--- Task statement ---
Quote word for word the lines below, beginning with the first and ending with the one that has "G04 Gerber Fmt". Drop the pictures.

======== Provided material ========

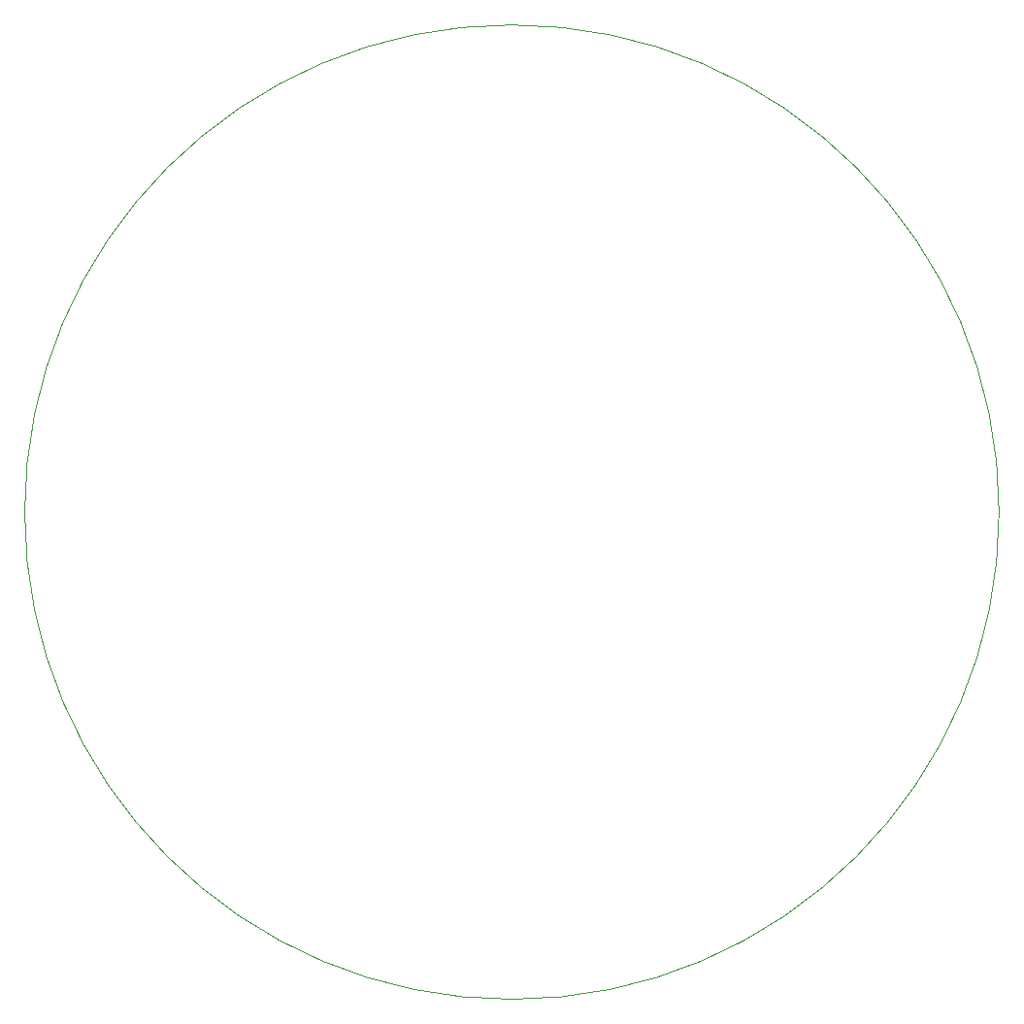
<source format=gm1>
%TF.GenerationSoftware,KiCad,Pcbnew,5.1.7-a382d34a8~88~ubuntu20.04.1*%
%TF.CreationDate,2021-06-08T03:13:41+02:00*%
%TF.ProjectId,uHoubolt_PCB_GNSS,75486f75-626f-46c7-945f-5043425f474e,rev?*%
%TF.SameCoordinates,PX8f0d180PY5f5e100*%
%TF.FileFunction,Profile,NP*%
%FSLAX46Y46*%
G04 Gerber Fmt 4.6, Leading zero omitted, Abs format (unit mm)*
G04 Created by KiCad (PCBNEW 5.1.7-a382d34a8~88~ubuntu20.04.1) date 2021-06-08 03:13:41*
%MOMM*%
%LPD*%
G01*
G04 APERTURE LIST*
%TA.AperFunction,Profile*%
%ADD10C,0.050000*%
%TD*%
G04 APERTURE END LIST*
D10*
X42500000Y0D02*
G75*
G03*
X42500000Y0I-42500000J0D01*
G01*
M02*

</source>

========

--- Result of this task ---
<source format=gm1>
%TF.GenerationSoftware,KiCad,Pcbnew,5.1.7-a382d34a8~88~ubuntu20.04.1*%
%TF.CreationDate,2021-06-08T03:13:41+02:00*%
%TF.ProjectId,uHoubolt_PCB_GNSS,75486f75-626f-46c7-945f-5043425f474e,rev?*%
%TF.SameCoordinates,PX8f0d180PY5f5e100*%
%TF.FileFunction,Profile,NP*%
%FSLAX46Y46*%
G04 Gerber Fmt 4.6, Leading zero omitted, Abs format (unit mm)*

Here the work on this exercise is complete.